───── DATA SECTION

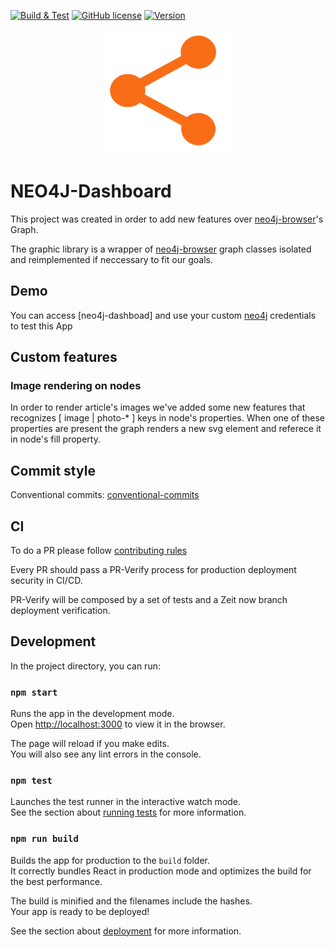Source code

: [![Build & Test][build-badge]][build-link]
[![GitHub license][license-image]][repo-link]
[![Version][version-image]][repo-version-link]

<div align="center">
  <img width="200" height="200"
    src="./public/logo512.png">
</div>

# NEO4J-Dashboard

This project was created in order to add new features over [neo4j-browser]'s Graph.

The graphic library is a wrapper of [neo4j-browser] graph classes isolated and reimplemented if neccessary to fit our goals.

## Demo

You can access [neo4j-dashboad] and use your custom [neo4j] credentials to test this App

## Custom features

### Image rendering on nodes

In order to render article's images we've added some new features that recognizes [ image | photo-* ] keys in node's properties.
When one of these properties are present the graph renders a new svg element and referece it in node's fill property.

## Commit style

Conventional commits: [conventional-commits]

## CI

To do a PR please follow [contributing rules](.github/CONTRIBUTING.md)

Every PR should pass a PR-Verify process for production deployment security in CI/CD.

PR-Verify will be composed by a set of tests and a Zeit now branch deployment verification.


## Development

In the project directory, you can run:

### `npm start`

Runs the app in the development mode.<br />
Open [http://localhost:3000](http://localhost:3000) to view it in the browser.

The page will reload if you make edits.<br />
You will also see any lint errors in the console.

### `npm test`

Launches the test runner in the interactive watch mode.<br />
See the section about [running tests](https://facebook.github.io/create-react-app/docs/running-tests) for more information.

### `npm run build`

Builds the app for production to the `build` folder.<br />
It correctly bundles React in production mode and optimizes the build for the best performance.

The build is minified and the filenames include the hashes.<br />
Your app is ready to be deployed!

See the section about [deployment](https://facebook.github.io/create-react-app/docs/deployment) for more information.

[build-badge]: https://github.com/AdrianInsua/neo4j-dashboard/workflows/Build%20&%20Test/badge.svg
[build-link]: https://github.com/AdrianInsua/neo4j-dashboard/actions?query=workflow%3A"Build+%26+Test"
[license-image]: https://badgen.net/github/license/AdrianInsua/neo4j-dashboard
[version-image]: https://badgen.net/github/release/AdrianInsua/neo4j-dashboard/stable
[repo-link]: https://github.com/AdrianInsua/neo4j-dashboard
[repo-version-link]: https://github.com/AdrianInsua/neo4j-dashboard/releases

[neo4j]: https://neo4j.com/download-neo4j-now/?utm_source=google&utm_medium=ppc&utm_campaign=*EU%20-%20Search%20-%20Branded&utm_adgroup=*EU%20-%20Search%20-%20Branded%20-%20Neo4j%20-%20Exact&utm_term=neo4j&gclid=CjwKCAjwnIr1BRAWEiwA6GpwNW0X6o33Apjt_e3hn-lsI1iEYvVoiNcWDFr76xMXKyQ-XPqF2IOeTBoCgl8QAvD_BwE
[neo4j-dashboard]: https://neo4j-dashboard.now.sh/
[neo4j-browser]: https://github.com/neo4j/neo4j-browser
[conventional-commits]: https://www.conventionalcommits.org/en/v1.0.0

──────────
───── DATA SECTION

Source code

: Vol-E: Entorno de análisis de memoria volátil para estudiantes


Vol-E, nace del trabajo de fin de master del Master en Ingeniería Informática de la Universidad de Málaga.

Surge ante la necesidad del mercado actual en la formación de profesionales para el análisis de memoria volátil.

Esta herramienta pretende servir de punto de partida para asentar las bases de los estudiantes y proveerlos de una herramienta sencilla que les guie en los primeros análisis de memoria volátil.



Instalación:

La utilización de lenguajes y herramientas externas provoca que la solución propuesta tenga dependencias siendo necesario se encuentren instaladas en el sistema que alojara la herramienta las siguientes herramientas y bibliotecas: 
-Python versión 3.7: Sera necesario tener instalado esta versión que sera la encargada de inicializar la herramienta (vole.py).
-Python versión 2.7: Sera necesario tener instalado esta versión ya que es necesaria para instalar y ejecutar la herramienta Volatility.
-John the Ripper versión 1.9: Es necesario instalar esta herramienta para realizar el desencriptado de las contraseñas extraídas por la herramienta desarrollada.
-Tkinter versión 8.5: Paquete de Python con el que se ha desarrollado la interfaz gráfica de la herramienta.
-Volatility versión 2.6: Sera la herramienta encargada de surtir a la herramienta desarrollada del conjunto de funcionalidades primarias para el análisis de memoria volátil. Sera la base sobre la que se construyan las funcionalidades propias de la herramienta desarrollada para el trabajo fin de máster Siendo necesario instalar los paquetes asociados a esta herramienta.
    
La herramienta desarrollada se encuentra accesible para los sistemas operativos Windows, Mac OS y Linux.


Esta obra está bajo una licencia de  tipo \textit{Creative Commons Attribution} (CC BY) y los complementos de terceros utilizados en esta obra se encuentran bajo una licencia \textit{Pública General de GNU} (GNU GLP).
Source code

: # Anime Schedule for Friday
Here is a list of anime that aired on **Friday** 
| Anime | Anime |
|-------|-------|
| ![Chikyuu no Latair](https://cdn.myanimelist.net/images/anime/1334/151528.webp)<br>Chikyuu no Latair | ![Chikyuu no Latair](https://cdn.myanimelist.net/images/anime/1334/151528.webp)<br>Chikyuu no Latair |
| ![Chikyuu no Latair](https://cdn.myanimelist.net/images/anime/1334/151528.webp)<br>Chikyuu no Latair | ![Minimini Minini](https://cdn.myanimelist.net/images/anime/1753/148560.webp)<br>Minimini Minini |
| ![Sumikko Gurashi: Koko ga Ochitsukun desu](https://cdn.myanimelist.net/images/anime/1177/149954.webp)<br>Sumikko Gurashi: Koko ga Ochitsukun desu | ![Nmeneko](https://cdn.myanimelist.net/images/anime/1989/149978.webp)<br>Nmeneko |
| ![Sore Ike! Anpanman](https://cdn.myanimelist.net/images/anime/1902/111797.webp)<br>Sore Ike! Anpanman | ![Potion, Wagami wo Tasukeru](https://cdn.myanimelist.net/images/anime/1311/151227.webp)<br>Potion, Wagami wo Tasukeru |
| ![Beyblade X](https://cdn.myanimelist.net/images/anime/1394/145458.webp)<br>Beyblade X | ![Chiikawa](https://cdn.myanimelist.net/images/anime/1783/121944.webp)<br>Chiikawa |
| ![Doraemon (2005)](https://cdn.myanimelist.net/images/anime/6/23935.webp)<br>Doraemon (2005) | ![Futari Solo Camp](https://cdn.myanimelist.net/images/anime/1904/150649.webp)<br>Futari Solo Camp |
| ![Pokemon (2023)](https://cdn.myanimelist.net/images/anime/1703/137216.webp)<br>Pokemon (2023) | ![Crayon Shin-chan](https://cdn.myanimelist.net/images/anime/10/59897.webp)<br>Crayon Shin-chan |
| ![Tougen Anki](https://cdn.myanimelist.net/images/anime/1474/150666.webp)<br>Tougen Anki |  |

──────────

**WHAT IS NEEDED**:
Return the lines of the records that include the string "trabajo".

**SOLUTION TO THE EXERCISE**:
Vol-E, nace del trabajo de fin de master del Master en Ingeniería Informática de la Universidad de Málaga.
-Volatility versión 2.6: Sera la herramienta encargada de surtir a la herramienta desarrollada del conjunto de funcionalidades primarias para el análisis de memoria volátil. Sera la base sobre la que se construyan las funcionalidades propias de la herramienta desarrollada para el trabajo fin de máster Siendo necesario instalar los paquetes asociados a esta herramienta.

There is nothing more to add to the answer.